Cloud computing promotes availability and has five essential characteristics:

The first characteristic is on-demand self-service. A consumer can unilaterally provision computing capabilities, such as server time and network storage, as needed automatically, without requiring human interaction with each service’s provider.

The second characteristic is broad network access. Capabilities are available over the network and accessed through standard mechanisms that promote use by heterogeneous thin or thick client platforms. Some examples of such client platforms include mobile phones, laptops, and personal digital assistant or PDA.

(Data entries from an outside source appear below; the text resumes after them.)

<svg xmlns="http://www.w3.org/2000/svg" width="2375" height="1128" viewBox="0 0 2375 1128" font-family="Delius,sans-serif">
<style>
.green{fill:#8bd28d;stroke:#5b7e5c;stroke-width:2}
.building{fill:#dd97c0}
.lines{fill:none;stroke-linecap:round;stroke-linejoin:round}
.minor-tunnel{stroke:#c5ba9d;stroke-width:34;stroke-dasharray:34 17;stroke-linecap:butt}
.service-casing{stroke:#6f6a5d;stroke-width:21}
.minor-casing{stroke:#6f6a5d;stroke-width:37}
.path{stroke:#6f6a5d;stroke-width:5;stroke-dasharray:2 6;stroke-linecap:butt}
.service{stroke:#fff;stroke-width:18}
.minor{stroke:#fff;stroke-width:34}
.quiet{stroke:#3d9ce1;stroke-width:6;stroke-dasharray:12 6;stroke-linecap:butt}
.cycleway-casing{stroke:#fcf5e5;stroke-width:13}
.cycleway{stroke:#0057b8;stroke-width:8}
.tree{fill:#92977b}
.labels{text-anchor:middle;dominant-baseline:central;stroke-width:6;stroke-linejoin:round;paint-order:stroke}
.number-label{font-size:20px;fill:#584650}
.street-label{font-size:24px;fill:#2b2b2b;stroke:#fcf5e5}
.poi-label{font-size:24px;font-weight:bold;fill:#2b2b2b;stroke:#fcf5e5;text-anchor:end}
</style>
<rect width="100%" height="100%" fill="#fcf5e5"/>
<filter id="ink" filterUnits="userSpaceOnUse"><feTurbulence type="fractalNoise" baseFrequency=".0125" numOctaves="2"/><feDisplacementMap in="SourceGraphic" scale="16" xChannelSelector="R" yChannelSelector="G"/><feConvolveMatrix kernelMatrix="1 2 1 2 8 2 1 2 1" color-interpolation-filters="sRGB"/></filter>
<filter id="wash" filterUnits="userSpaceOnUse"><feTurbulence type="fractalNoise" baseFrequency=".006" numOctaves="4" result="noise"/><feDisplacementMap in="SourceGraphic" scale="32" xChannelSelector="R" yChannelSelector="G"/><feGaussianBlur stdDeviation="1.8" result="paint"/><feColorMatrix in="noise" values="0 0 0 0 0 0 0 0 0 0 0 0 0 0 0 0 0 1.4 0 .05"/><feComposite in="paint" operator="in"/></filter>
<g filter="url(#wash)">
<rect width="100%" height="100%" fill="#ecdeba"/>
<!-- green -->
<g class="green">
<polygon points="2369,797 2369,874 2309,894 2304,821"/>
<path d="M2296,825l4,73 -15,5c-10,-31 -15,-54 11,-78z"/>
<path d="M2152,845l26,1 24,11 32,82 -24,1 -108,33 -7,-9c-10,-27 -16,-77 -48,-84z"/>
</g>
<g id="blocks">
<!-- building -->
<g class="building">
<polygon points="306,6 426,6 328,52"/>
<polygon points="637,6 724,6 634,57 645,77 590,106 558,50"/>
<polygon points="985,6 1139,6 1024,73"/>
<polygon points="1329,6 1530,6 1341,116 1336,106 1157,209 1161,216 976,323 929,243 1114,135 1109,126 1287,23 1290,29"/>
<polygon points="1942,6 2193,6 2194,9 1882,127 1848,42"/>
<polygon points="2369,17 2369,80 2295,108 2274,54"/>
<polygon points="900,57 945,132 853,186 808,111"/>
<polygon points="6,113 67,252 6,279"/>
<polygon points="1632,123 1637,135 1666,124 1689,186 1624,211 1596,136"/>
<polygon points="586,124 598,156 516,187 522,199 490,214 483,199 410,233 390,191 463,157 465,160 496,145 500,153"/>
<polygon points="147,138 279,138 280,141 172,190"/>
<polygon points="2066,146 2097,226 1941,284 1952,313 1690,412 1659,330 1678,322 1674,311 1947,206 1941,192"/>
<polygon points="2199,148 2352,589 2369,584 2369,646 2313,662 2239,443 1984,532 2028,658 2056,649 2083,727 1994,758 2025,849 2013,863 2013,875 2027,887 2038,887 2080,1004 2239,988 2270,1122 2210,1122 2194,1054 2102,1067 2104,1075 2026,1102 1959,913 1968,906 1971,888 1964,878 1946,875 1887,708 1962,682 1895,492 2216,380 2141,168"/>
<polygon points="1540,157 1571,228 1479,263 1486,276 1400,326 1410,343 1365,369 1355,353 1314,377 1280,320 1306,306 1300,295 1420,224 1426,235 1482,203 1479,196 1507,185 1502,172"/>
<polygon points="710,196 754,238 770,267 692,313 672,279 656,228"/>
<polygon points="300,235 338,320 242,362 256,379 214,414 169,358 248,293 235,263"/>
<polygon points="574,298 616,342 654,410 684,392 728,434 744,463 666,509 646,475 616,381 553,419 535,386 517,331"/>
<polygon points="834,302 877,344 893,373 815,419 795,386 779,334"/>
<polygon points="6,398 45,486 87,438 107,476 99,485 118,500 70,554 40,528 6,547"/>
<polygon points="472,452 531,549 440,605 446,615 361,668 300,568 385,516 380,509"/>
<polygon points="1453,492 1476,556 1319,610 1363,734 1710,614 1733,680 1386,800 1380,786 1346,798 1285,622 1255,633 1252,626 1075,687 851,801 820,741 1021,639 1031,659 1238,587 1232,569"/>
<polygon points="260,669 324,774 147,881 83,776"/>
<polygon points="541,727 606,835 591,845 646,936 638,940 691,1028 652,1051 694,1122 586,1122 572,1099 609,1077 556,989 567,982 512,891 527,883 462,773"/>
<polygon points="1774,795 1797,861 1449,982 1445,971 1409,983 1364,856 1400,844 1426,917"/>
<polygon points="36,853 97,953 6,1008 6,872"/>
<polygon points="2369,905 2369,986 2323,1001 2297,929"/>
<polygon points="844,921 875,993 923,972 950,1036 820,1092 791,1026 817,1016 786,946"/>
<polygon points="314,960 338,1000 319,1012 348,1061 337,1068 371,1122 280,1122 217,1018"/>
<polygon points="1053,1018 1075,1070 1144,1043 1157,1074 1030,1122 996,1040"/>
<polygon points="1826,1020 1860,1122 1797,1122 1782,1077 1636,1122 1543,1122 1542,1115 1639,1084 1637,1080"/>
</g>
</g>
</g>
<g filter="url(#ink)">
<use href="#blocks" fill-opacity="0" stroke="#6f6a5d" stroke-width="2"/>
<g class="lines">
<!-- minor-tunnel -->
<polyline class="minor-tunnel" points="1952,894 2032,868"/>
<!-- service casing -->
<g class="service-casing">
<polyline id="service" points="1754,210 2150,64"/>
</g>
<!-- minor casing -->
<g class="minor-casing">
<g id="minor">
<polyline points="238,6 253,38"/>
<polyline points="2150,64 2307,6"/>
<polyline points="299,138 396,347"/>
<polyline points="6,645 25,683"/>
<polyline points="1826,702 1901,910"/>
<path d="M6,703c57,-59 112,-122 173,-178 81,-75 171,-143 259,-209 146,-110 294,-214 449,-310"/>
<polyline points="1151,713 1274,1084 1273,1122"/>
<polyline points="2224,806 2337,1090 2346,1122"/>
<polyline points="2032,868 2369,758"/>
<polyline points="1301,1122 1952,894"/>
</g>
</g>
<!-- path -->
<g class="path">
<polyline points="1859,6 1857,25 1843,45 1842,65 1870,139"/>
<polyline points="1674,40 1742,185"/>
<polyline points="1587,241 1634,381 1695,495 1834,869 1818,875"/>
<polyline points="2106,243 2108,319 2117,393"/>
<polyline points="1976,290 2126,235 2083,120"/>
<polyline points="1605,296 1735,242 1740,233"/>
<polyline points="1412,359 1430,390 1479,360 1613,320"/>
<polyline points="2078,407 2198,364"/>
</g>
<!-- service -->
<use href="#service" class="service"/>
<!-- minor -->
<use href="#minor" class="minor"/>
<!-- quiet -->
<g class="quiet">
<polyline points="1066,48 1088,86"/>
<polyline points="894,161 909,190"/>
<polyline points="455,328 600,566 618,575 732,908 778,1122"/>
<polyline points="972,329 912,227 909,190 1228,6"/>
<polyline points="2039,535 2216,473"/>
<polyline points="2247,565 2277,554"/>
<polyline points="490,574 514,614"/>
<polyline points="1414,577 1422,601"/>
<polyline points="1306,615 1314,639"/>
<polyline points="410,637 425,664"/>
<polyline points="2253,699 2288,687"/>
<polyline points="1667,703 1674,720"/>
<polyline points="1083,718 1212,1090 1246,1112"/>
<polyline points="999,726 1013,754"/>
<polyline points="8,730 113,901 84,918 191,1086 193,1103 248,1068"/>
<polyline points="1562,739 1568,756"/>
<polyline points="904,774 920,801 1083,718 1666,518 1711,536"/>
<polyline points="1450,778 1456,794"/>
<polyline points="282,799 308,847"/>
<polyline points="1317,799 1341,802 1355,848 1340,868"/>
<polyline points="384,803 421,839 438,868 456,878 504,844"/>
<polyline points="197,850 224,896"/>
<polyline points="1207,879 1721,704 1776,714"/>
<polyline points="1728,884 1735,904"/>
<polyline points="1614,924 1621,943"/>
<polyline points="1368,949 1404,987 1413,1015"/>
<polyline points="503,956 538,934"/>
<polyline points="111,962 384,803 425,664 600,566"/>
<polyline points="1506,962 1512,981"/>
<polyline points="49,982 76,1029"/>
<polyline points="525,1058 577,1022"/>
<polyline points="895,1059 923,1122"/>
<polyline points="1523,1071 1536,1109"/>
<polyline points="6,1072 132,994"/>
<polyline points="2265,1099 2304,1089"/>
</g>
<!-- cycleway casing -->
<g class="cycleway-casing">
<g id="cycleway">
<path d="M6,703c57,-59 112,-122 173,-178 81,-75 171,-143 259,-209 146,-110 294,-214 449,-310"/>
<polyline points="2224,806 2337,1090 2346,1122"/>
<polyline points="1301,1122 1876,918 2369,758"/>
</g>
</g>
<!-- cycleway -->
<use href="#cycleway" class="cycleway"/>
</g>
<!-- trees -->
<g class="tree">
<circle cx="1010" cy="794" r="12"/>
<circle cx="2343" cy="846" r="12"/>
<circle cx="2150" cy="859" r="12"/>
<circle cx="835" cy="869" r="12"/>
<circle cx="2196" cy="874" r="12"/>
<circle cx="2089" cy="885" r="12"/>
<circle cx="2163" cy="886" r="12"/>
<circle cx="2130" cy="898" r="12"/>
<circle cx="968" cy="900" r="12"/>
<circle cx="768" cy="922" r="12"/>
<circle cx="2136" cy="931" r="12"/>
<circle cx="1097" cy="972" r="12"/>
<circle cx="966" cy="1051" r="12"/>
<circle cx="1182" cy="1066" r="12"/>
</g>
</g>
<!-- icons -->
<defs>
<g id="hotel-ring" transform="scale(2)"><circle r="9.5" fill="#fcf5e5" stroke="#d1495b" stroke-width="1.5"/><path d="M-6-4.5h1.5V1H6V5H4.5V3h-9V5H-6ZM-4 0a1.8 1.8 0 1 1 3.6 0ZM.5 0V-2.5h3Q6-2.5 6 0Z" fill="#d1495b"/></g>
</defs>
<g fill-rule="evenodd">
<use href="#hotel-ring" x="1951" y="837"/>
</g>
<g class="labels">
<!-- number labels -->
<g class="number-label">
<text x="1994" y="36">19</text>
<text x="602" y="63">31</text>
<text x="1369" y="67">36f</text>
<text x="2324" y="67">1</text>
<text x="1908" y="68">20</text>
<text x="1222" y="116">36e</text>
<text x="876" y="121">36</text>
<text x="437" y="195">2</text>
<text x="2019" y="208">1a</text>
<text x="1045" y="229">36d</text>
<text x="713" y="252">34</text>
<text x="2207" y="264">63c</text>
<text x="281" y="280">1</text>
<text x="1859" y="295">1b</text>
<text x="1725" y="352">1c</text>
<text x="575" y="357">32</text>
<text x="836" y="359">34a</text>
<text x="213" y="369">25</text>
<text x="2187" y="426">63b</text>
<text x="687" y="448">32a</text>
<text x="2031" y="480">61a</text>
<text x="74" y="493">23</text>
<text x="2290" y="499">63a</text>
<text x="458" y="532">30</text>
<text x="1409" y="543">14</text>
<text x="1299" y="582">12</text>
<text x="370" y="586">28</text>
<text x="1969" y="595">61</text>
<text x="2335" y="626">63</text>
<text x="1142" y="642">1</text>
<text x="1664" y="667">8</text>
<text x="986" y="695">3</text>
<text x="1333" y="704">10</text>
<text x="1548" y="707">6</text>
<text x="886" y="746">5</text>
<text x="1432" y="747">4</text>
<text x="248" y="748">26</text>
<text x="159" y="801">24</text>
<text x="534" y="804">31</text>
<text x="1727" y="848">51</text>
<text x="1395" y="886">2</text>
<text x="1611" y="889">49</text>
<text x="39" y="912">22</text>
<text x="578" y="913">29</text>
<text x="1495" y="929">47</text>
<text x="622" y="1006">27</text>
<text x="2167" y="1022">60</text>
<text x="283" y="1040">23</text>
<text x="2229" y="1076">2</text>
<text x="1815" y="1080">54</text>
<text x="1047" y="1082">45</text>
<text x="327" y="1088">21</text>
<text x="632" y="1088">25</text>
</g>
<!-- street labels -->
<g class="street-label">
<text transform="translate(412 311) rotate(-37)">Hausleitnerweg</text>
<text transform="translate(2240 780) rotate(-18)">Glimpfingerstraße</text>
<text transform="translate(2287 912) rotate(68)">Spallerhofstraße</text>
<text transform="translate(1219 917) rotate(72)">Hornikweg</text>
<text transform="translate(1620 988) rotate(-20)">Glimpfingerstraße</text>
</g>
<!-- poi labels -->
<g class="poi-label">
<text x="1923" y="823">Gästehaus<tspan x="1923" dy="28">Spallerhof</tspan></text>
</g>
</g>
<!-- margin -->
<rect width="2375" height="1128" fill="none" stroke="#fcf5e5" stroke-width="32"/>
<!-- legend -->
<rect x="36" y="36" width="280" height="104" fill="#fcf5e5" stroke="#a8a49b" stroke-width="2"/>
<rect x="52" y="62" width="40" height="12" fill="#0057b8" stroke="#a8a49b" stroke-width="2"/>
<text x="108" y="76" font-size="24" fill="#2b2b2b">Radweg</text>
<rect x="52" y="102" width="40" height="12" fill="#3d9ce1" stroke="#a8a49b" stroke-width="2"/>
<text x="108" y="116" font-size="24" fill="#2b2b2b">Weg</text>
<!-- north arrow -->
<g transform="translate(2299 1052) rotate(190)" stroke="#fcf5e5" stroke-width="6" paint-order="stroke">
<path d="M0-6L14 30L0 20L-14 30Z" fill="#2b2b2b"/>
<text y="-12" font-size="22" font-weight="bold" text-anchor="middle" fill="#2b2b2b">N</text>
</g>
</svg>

The third characteristic is resource pooling. The provider’s computing resources are pooled to serve multiple consumers using a multi-tenant model which is basically defined as sharing of computing resources with multiple clients by means of virtual safeguards, with different physical and virtual resources dynamically assigned and reassigned according to consumer demand. There is a sense of location independence in that the customer generally has no control or knowledge over the exact location of the provided resources but may be able to specify location at a higher level of abstraction, for example, country, state, or datacenter. Examples of resources include storage, processing, memory, network bandwidth, and virtual machines.

The fourth characteristic is rapid elasticity. Capabilities can be rapidly and elastically provisioned, in some cases automatically, to quickly scale out. Capabilities can also be rapidly released to quickly scale in. To the consumer, the capabilities available for provisioning often appear to be unlimited and can be purchased in any quantity at any time.

The last characteristic is measured service. Cloud systems automatically control and optimize resource use by leveraging a metering capability at some level of abstraction appropriate to the type of service, for example, storage, processing, bandwidth, and active user accounts. Resource usage can be monitored, controlled, and reported, providing transparency for both the provider and the consumer of the utilized service.